Making friends after college is difficult. Even if you’re still in the same town, it doesn’t feel the same anymore. A lot of people move away or have different schedules from you. And if you’re the one that goes to a new place, it’s that much trickier.
I don’t have all the answers by a long shot, but in the past couple years I’ve learned a few things about making friends outside of a school setting. If you have anything to add, as always, leave a comment.
Say yes to (almost) every invitation. A lot of people move to a new place after college and don’t have any friends around them, or they just have one or two friends. And you might not get invited to much right away, but when you do, try to say yes as often as possible. Even if the event doesn’t sound completely up your alley, give it a shot. You’ll never make friendships by rejecting the people that do attempt to include you.
Meet your friends’ friends. Once you’ve formed one friendship, it might be easier to form more, as long as you continue to put in that effort. Introduce yourself to your friends’ friends whenever you see them. Don’t force the friendship, but do make it clear you’re open to new friendships or at the very least some friendly conversation. If you’re out with a friend who bumps into other friends, take the time to introduce yourself, even if it’s brief.
Reconnect with old friends/acquaintances. Sometimes this might feel a little bit awkward, but this can be particularly handy if you’ve moved to a new place. If you know of any other people from your college/high school/hometown that have also moved to the area, reach out to them and find out if they want to meet up. Even if you haven’t hung out in a few years, it can be comforting to spend time around someone who will know about all your old friends or hangout spots.

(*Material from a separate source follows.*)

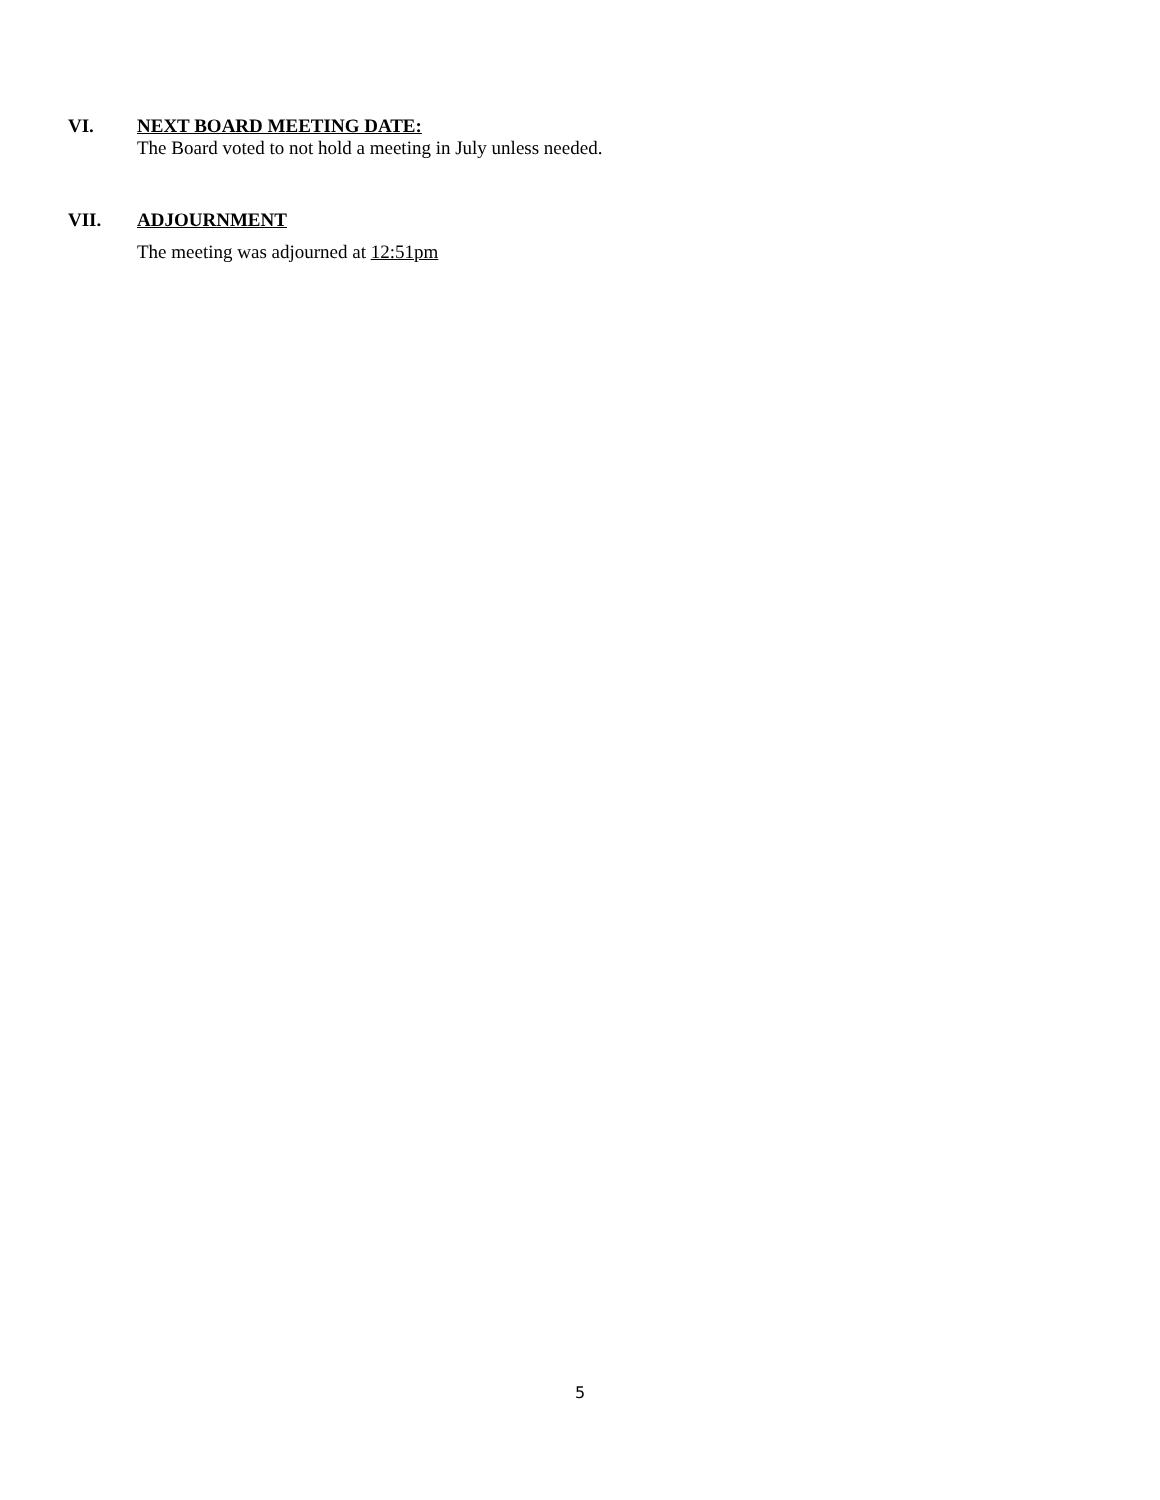VI. NEXT BOARD MEETING DATE:
The Board voted to not hold a meeting in July unless needed.
VII. ADJOURNMENT
The meeting was adjourned at 12:51pm
5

Look into local events. Websites like Meetup can tell you about groups that share similar interests as you. You might also be able to find events that interest you through Facebook or local pages on Instagram. Try a few of these out, and go from there. You might be surprised by how much you enjoy these events or the people you might meet.
Be open to forming friendships in unusual settings. In school, it’s possible you formed a good number of your friendships out of pure convenience. Maybe you happened to sit next to someone in a couple classes and really hit it off. Life after graduation doesn’t quite work the same way, so you have to be more intentional about forming friendships. And sometimes you’ll end up finding friends in some unusual places. You might find yourself bonding with your barista or the person standing next to you at a concert. As always, be safe, but also be open to making friends in new places.
Life after college can be tricky in many ways, and it can be especially difficult to keep up a social life when you’ve moved to a new place or when all your friends have moved away. There’s no set way to form friendships, of course, but just remember other people are probably open to forming new friendships as well.
What are some ways you’ve formed friendships post-college?